### WHAT YOU ARE ASKED TO DO
From the first line to the last, restate the material word for word; pictures stay out.

### MATERIALS PROVIDED
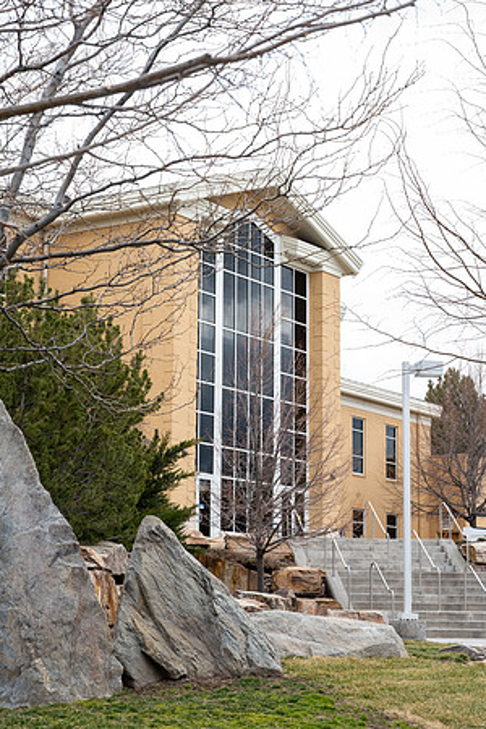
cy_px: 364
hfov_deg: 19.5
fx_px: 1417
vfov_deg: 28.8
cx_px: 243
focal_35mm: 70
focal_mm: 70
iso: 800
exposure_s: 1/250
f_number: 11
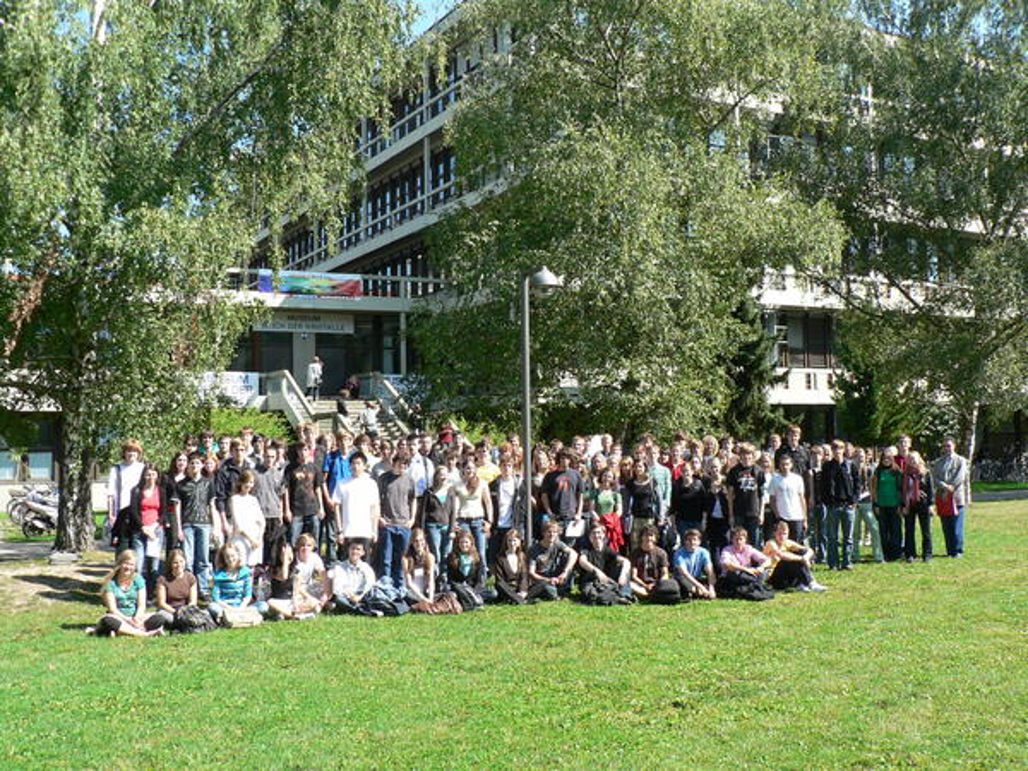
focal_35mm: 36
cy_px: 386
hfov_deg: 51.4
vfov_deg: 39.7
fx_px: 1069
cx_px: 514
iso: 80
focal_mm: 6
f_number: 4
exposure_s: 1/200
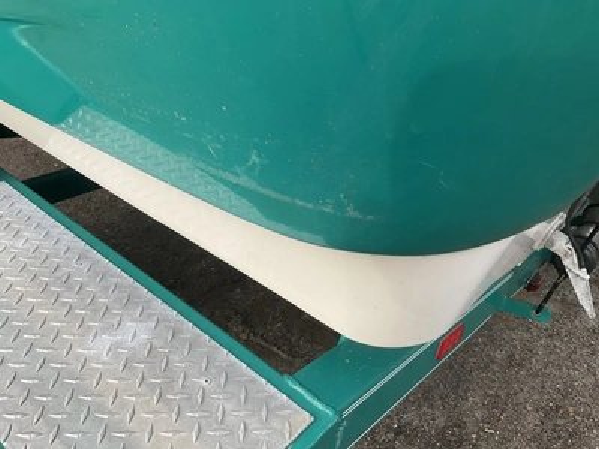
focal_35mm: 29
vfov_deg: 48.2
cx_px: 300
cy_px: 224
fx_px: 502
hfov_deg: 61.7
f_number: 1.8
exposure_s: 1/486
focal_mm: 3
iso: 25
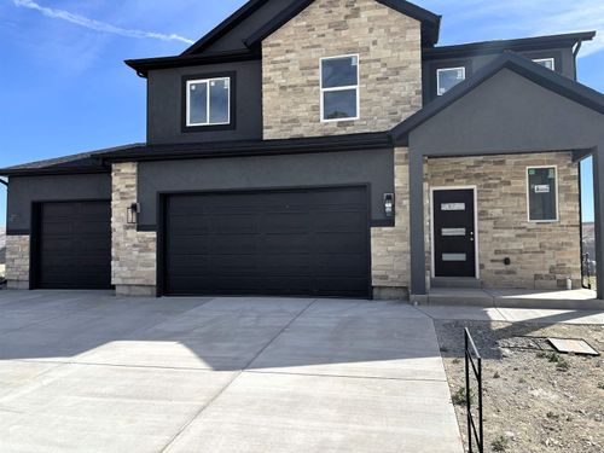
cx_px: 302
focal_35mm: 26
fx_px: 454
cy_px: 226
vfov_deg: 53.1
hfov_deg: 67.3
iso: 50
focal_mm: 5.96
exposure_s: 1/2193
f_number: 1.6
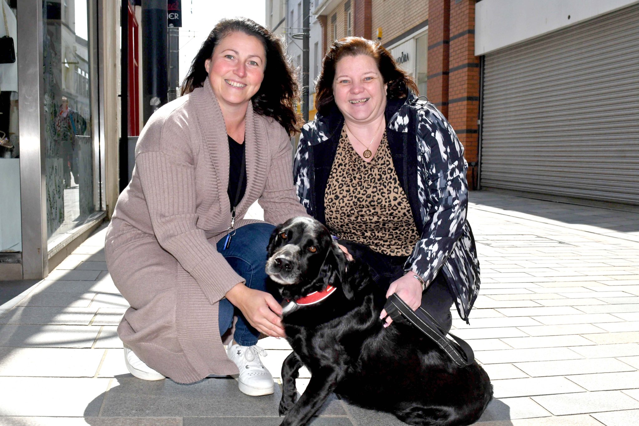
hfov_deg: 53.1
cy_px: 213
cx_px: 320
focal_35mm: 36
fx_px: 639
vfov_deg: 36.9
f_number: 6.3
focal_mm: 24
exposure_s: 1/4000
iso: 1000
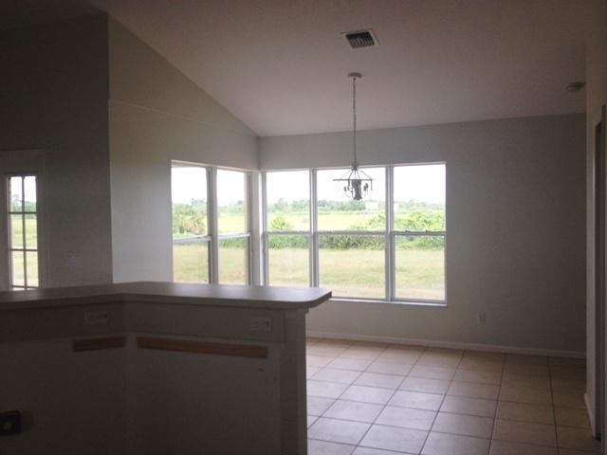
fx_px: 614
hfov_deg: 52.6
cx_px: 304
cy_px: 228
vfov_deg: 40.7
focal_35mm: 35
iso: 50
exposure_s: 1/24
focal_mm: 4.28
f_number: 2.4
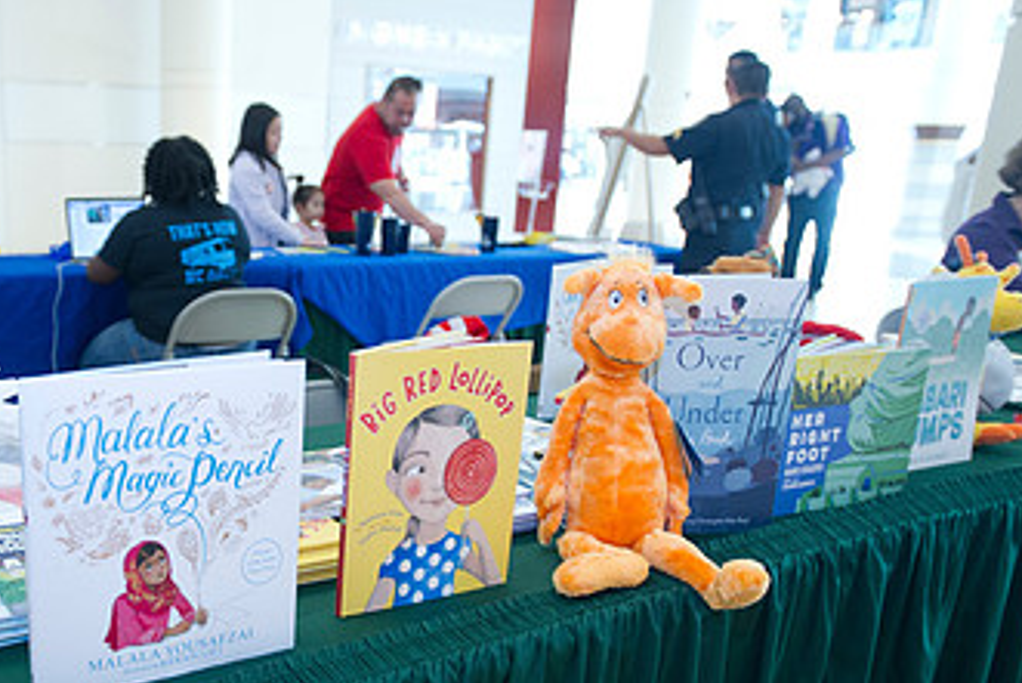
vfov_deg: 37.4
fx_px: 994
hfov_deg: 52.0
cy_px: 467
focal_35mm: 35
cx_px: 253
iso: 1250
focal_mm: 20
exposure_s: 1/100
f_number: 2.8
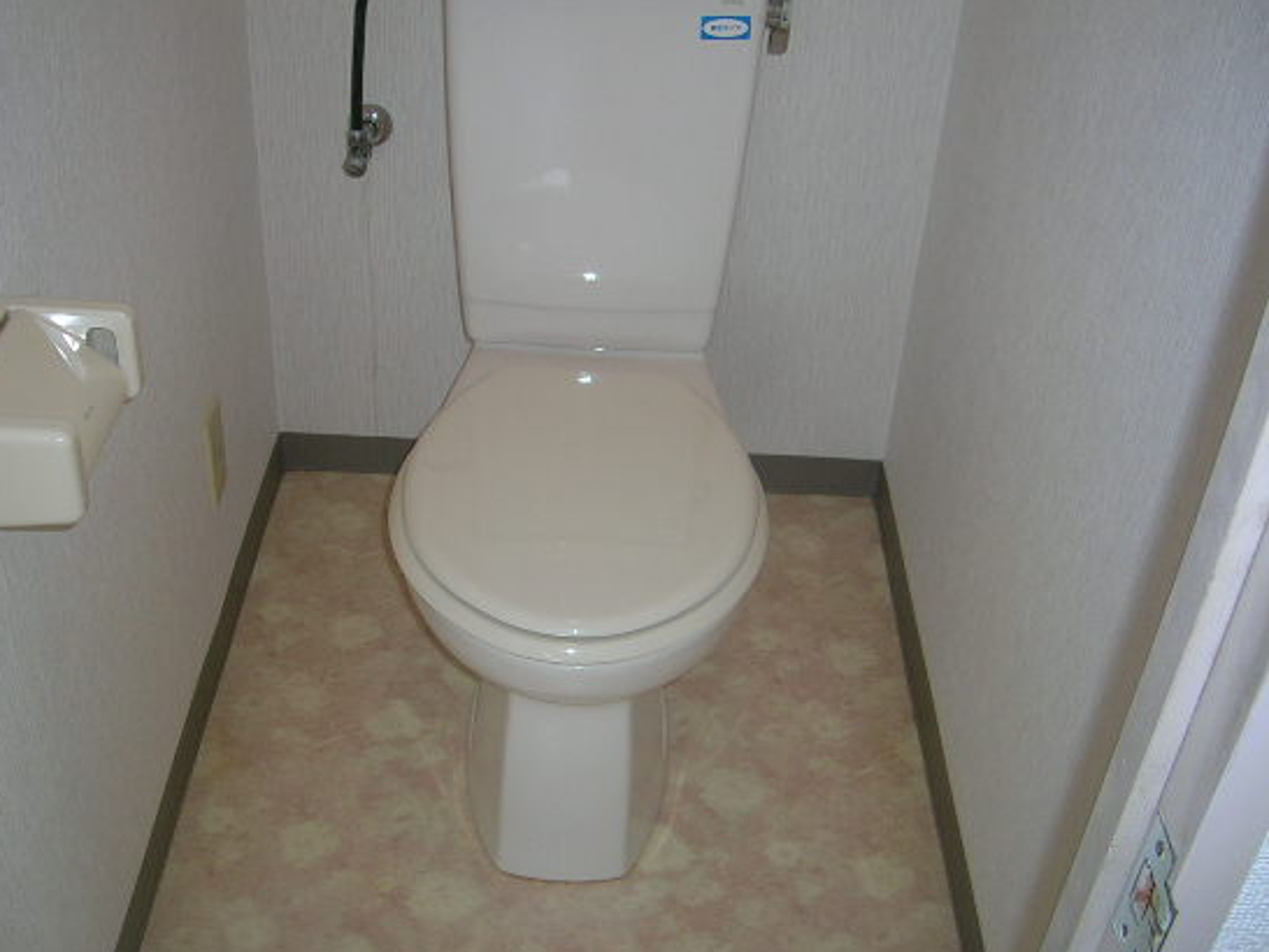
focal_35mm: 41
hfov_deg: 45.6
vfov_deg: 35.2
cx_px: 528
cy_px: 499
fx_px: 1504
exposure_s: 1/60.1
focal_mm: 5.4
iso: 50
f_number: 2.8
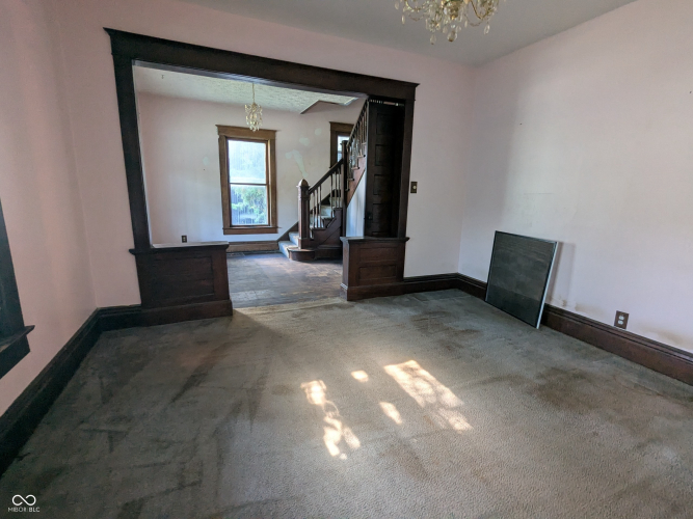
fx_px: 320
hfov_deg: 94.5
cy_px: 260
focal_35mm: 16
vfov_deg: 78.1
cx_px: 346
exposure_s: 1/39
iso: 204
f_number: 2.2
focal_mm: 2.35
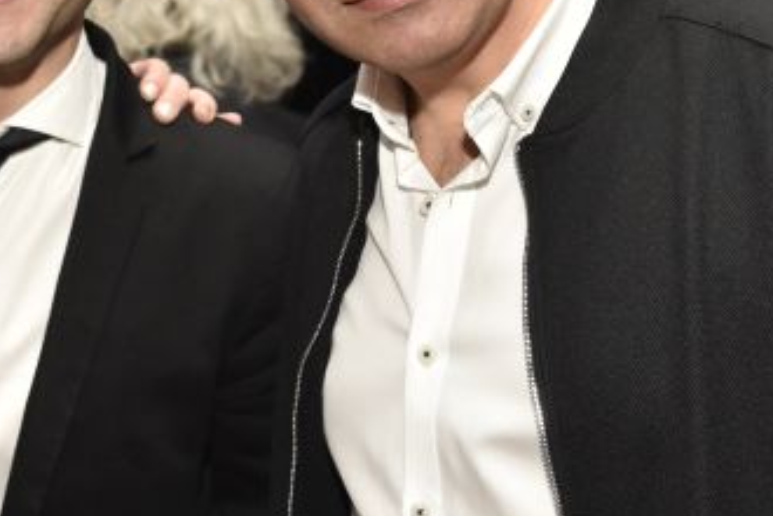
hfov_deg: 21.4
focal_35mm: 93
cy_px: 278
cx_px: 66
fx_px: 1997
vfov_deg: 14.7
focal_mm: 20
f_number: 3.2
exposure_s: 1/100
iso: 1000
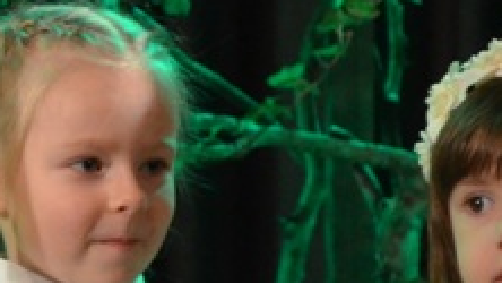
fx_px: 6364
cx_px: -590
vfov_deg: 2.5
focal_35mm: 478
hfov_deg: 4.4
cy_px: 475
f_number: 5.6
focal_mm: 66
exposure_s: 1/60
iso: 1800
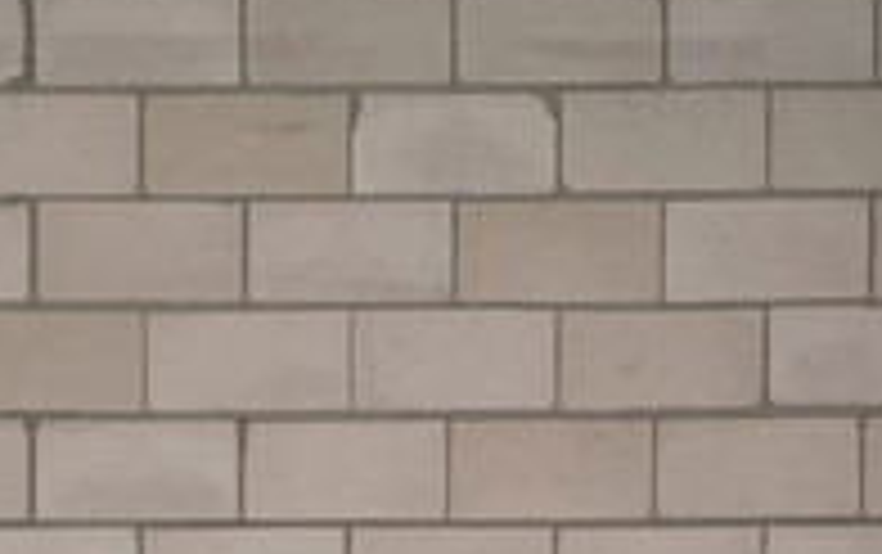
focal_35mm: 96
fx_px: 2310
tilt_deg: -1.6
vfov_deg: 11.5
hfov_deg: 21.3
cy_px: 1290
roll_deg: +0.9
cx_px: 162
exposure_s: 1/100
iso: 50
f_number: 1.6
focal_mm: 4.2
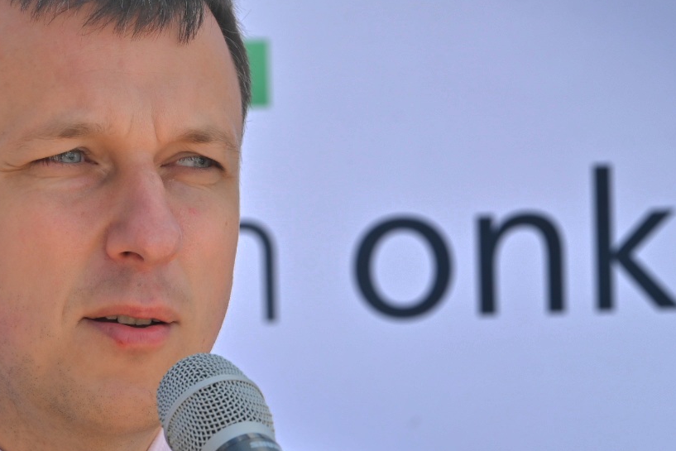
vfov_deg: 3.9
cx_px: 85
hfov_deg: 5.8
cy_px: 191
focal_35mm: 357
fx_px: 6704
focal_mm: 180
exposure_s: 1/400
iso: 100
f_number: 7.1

### TASK SOLUTION
cy_px: 364
hfov_deg: 19.5
fx_px: 1417
vfov_deg: 28.8
cx_px: 243
focal_35mm: 70
focal_mm: 70
iso: 800
exposure_s: 1/250
f_number: 11
focal_35mm: 36
cy_px: 386
hfov_deg: 51.4
vfov_deg: 39.7
fx_px: 1069
cx_px: 514
iso: 80
focal_mm: 6
f_number: 4
exposure_s: 1/200
focal_35mm: 29
vfov_deg: 48.2
cx_px: 300
cy_px: 224
fx_px: 502
hfov_deg: 61.7
f_number: 1.8
exposure_s: 1/486
focal_mm: 3
iso: 25
cx_px: 302
focal_35mm: 26
fx_px: 454
cy_px: 226
vfov_deg: 53.1
hfov_deg: 67.3
iso: 50
focal_mm: 5.96
exposure_s: 1/2193
f_number: 1.6
hfov_deg: 53.1
cy_px: 213
cx_px: 320
focal_35mm: 36
fx_px: 639
vfov_deg: 36.9
f_number: 6.3
focal_mm: 24
exposure_s: 1/4000
iso: 1000
fx_px: 614
hfov_deg: 52.6
cx_px: 304
cy_px: 228
vfov_deg: 40.7
focal_35mm: 35
iso: 50
exposure_s: 1/24
focal_mm: 4.28
f_number: 2.4
vfov_deg: 37.4
fx_px: 994
hfov_deg: 52.0
cy_px: 467
focal_35mm: 35
cx_px: 253
iso: 1250
focal_mm: 20
exposure_s: 1/100
f_number: 2.8
focal_35mm: 41
hfov_deg: 45.6
vfov_deg: 35.2
cx_px: 528
cy_px: 499
fx_px: 1504
exposure_s: 1/60.1
focal_mm: 5.4
iso: 50
f_number: 2.8
fx_px: 320
hfov_deg: 94.5
cy_px: 260
focal_35mm: 16
vfov_deg: 78.1
cx_px: 346
exposure_s: 1/39
iso: 204
f_number: 2.2
focal_mm: 2.35
hfov_deg: 21.4
focal_35mm: 93
cy_px: 278
cx_px: 66
fx_px: 1997
vfov_deg: 14.7
focal_mm: 20
f_number: 3.2
exposure_s: 1/100
iso: 1000
fx_px: 6364
cx_px: -590
vfov_deg: 2.5
focal_35mm: 478
hfov_deg: 4.4
cy_px: 475
f_number: 5.6
focal_mm: 66
exposure_s: 1/60
iso: 1800
focal_35mm: 96
fx_px: 2310
tilt_deg: -1.6
vfov_deg: 11.5
hfov_deg: 21.3
cy_px: 1290
roll_deg: +0.9
cx_px: 162
exposure_s: 1/100
iso: 50
f_number: 1.6
focal_mm: 4.2
vfov_deg: 3.9
cx_px: 85
hfov_deg: 5.8
cy_px: 191
focal_35mm: 357
fx_px: 6704
focal_mm: 180
exposure_s: 1/400
iso: 100
f_number: 7.1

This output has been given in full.